For Poisson this means T = 4*I + [ 0, 0 ; A21, 0 ] + [ 0, A12 ; 0, 0 ] = D - L' - U' .
Now since lambda is an eigenvalue of R_SOR(w) we get
 0 = det( lambda*I - R_SOR(w) )
   = det( lambda*I - (I-w*L)^(-1)*((1-w)*I + w*U) )
   = det((I-w*L)*( " ) )
   = det( lambda*I - lambda*w*L - (1-w)*I - w*U )
   = det( (lambda-1+w)*I - lambda*w*L - w*U )
   = det( \sqrt(lambda)*w 
          * [(lambda-1+w)/(sqrt(lambda)*w)*I - sqrt(lambda)*L - U/sqrt(lambda) ] )
   = (\sqrt(lambda)*w)^n *
          det( (lambda-1+w)/(sqrt(lambda)*w)*I - sqrt(lambda)*L - U/sqrt(lambda) )
Because of the sparsity of L and U, we can let D = [ I, 0; 0, I/sqrt(lambda) ]
and note that D*(sqrt(lambda)*L)*inv(D) = L, and D*(U/sqrt(lambda))*inv(D) = U.
so we can premultiply the matrix inside det( ) by D and postmultiply by inv(D),
without changing the determinant, to get
 0 = det( (lambda-1+w)/(sqrt(lambda)*w)*I - L - U)
   = det( (lambda-1+w)/(sqrt(lambda)*w)*I - R_J) 
i.e. (lambda-1+w)/(sqrt(lambda)*w) is an eigenvalue mu of the Jacobi matrix R_J.

More generally, since we know all eigenvalues mu of R_J for the model problem, we 
can use (*) to figure out all eigenvalues lambda of R_SOR(w), then then pick w_opt 
to minimize rho(R_SOR(w_opt)).

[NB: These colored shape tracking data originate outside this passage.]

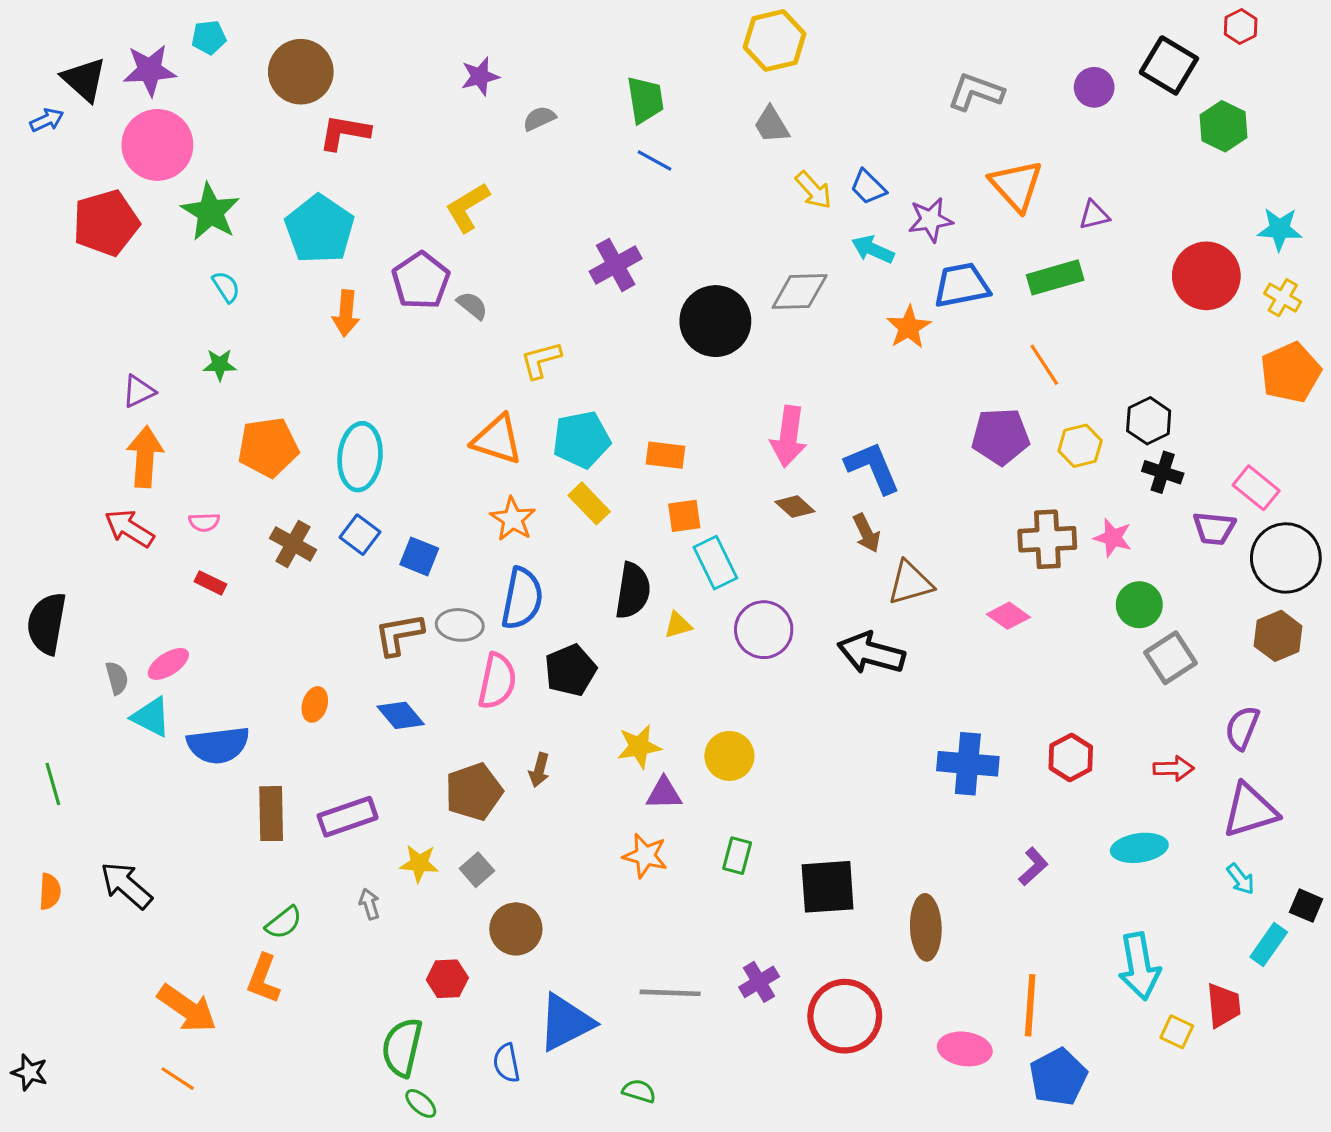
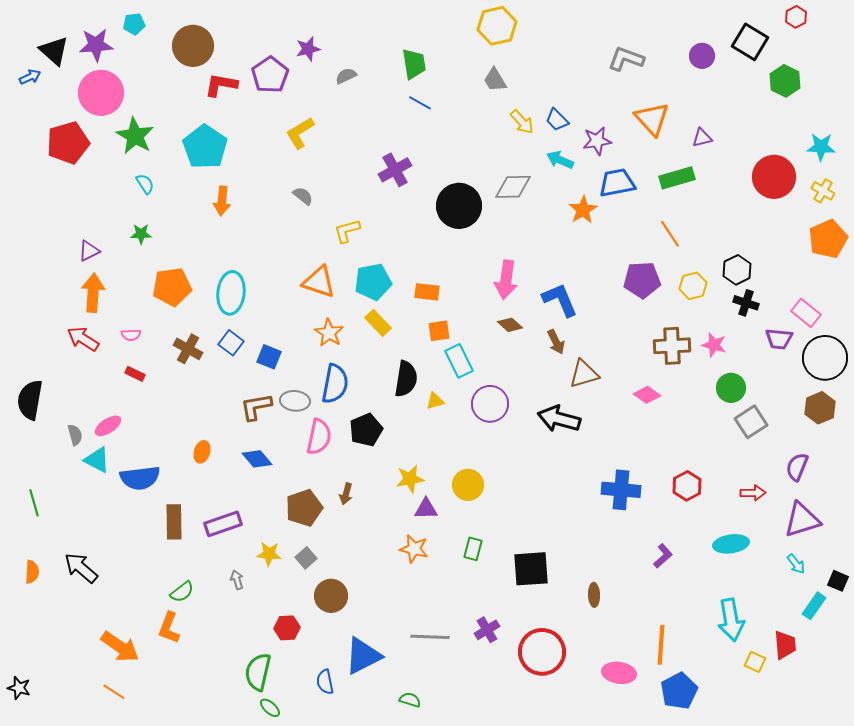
purple pentagon: (421, 281) -> (270, 75), moved
brown ellipse: (926, 927) -> (594, 595), size x0.6

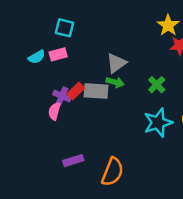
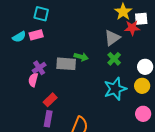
gray triangle: (116, 63) -> (112, 38), moved
red rectangle: (76, 91) -> (50, 100), moved
purple cross: (62, 96) -> (39, 68), turned 32
purple rectangle: (73, 161) -> (48, 119), turned -63

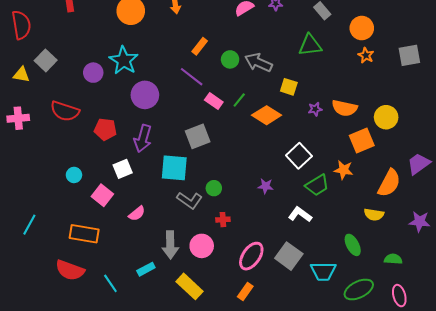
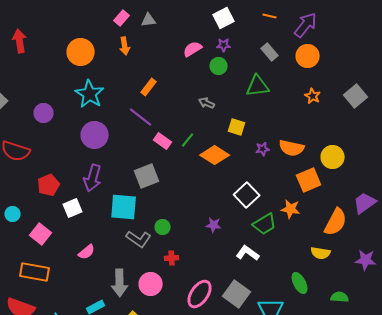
orange circle: (362, 28) -> (308, 56), moved
gray square: (409, 55) -> (356, 96), turned -30
green circle: (230, 59) -> (219, 66), moved
cyan star: (124, 60) -> (90, 94), moved
gray arrow: (258, 62) -> (207, 103), size x0.6
red pentagon: (105, 129) -> (49, 185), moved, turned -30
cyan circle: (74, 175) -> (13, 214), moved
pink square: (102, 195) -> (41, 234), moved

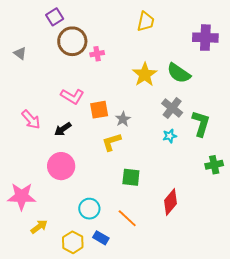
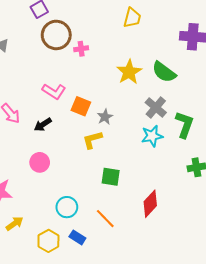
orange square: (99, 110) -> (81, 106), turned 30
cyan star: (170, 136) -> (152, 136), size x1.5
pink circle: (61, 166) -> (40, 162), size x0.7

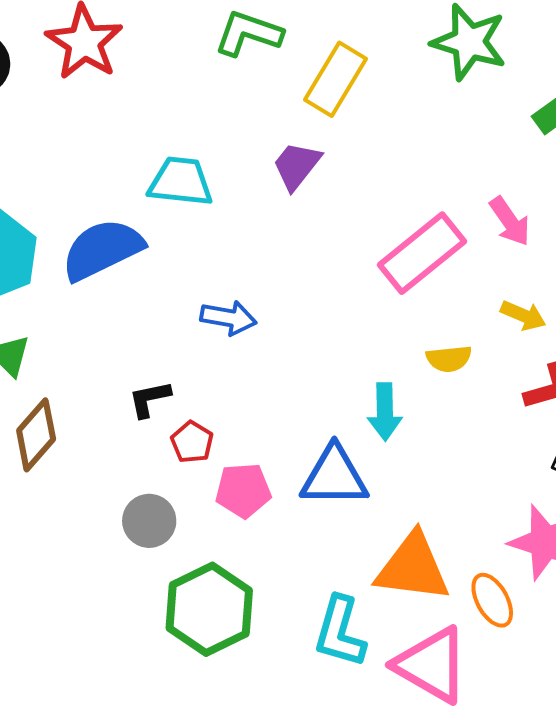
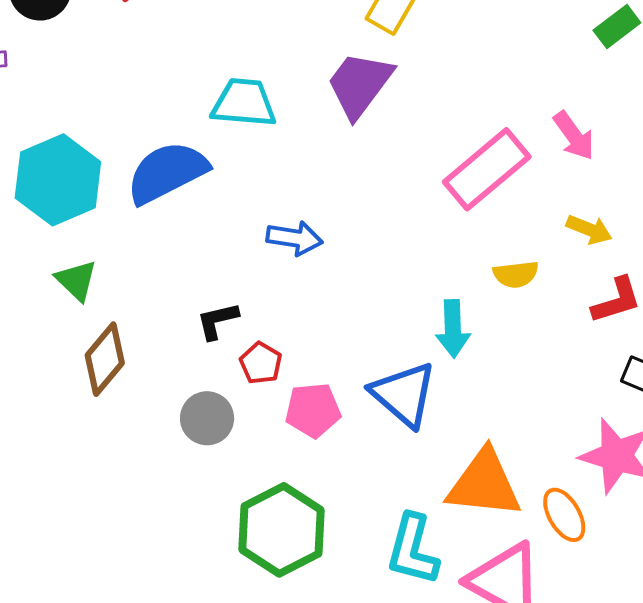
purple trapezoid: (297, 166) -> (360, 84), size x1.4
blue triangle: (334, 476) -> (404, 394), turned 42
gray circle: (149, 521) -> (207, 418), moved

This yields

Thm 5: Suppose A has property A, we do SOR(w) updating vertices in V1 before V2 as 
before, all eigenvalues of R_J are real, and mu= rho(R_J)<1 (as in the model problem).
Then
    w_opt = 2/(1+sqrt(1-mu^2))
    rho(R_SOR(w_opt)) = w_opt - 1 = mu^2 / (1+sqrt(1-mu^2))^2
In particular, for the 2D model problem on an n x n grid
    w_opt = 2/(1+sin(pi/(n+1))) ~ 2
    rho(R_SOR(w_opt)) = cos^2(pi/(n+1))/(1+sin(pi/(n+1)))^2 ~ 1 - 2*pi/(n+1)
The proof follows by solving (*) for lambda (see Thm 6.7 in the text).